The clinic was much different from the set-up Dan went to in Iowa. Rather than being part of the pharmacy set-up, mine was in a mass vaccination clinic in a building that used to be a supermarket but has sat empty for years. We queued outside around the building, then entered and were directed where to go by county health department employees, and National Guard soldiers. I believe having the Guard there really did keep the grumbling about the shambolic vaccine system to a minimum because who is going to complain about being inconvenienced to someone that gets sent into disaster areas and wars for a living?! Got my jab, waited 15 minutes, scheduled my second dose, and was on my way.
I had been scheduled for the J&J vaccine when I got an email from the health department the night before indicating they would be changing to the Pfizer vaccine instead. Dan thought that sounded fishy so he texted his "contact" at the county health department see what was up, and got texted back at 9 PM on a Thursday by his "Contact" that all hell was breaking loose though at the time it sounded more like a supply issue than a side effects issue.
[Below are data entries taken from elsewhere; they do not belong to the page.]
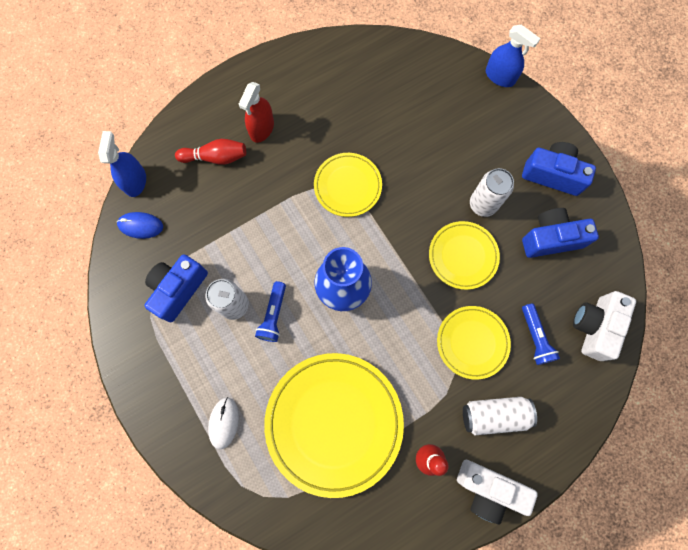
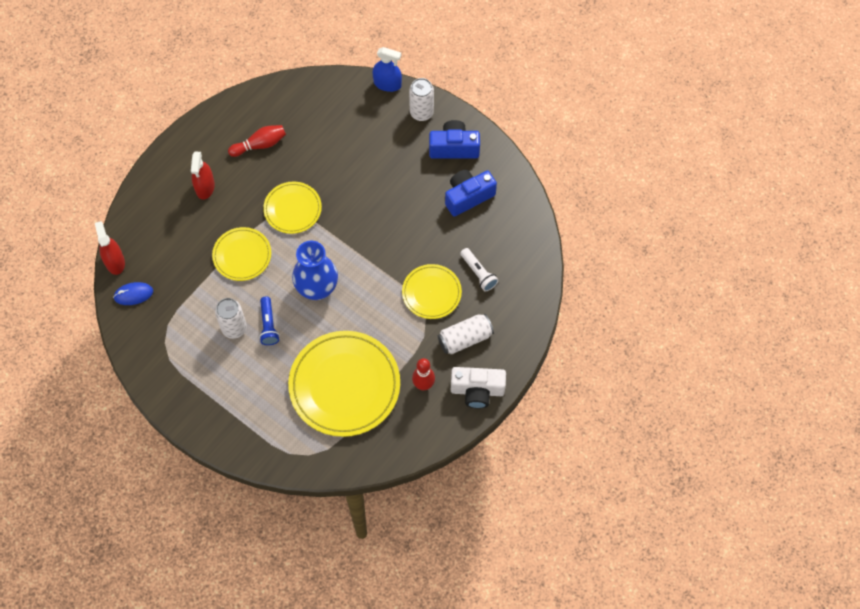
camera: 20 degrees left, 10 degrees down
blue spray bottle [98,131,146,197] -> red spray bottle [95,221,125,275]
blue camera [144,254,208,322] -> none
red bowling pin [175,139,246,165] -> red bowling pin moved to [228,125,286,157]
white mouse [208,397,239,449] -> none
yellow plate [429,221,500,290] -> yellow plate moved to [212,227,271,281]
white can [470,168,514,217] -> white can moved to [409,78,434,121]
blue flashlight [522,303,560,365] -> white flashlight [460,248,499,291]
white camera [573,291,636,361] -> none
I guess both were happening at the same time. Lucky.
Okay. I'm not sure what's more surprising, that he has a contact at the health department, or that he got an answer in the middle of a crisis. Apparently the contact is aware that Dan is a student journalist and doesn't have a problem with it. To me, that's kind of mind boggling. To date, he's also managed to get interviews with the infectious disease expert at the Med Center, and the governor. Anyway, I was one day away from being shot full of a vaccine that has the potential to cause blood clots which isn't an issue for most people, except people with a history of blood clotting problems (hellooooooo, it ME!) so I'm feeling incredibly lucky right now. Even if it went fine (which it almost certainly would have as evidenced by all the people that didn't get blood clots) I would be driving myself mad with worry.
The reaction I had to the vaccine was strange, though mild and nothing that antihistamines didn't resolve. I developed a rash on both hands, and my toes turned bright red and swollen. Headache from hell, and I slept all of Saturday and most of Sunday, but really it could have been worse. I'm thankful I didn't have to go into a workplace, or take care of a small child. They boys made their own dinners, I slept, and appreciated how lucky I am. It was like a three day hangover.
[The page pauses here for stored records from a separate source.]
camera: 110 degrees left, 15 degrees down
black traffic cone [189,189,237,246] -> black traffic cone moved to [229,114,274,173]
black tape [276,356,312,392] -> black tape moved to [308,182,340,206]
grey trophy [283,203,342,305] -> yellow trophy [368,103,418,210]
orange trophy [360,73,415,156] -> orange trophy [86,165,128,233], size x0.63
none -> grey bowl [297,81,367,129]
My autoimmune diseases have been doing their respective things of late, so I've just been going along knowing it will subside eventually. I have a rheumatologist's appointment at the start of May, which I've only just noticed it has been two years since I've gone for an exam. The last time I tried refilling my Rx they said I needed an appointment but I suppose after two years, that's fair. Like taking an automobile to the mechanic for maintenance. I fully expect a course of steroid medications to knock this current bout back, and fingers crossed that ought to do the trick. In the middle of all this, I managed to tear a muscle in my shoulder but at this point, all I can do is laugh about it (because I can't shrug-that would hurt). I did insist on getting the jab in that arm because it already hurt from the rhomboid muscle and a bad case of tennis elbow. No point injuring my left side too.
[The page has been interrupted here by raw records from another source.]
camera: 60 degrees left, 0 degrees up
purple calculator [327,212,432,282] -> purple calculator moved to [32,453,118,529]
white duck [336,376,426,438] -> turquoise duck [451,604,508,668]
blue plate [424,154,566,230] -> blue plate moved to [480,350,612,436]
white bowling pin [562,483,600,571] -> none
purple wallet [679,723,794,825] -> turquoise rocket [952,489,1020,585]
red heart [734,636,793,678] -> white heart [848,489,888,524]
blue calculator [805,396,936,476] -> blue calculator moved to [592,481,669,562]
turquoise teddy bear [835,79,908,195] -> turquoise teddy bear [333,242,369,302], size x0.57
Coming back to the vaccine for a moment, I want to stress that at this point, pausing a vaccine to investigate the issues doesn't mean it is a bad vaccine. If it were the only thing available I'd still take it and then monitor for symptoms. Your risk of getting Covid is much greater. All drugs carry some scary side effects-I think birth control pills are rather notorious for causing blood clots as well. Because it is a new vaccine that was rushed through it is sensible to be concerned, but the media is also doing a very good job of whipping up fear when there's already so much vaccine hesitancy in the US. To my mind, that's irresponsible. It needs to be kept in perspective. I'd rather take something with a one-in-a-million chance of making me sick than the much, much more likely odds of getting a virus that can permanently incapacitate or kill me. OK, lecture over, I just wanted to be clear about that.
Everything is bursting into bloom in Omaha though are nights are still quite cool. Even my houseplants seem happy and the final bud on my Easter Lily has started to open. They're so gorgeous, though the scent can overwhelm a small room. I don't mind lilies indoors but forced bulbs of paperwhites or hyacinths quickly become too much for me.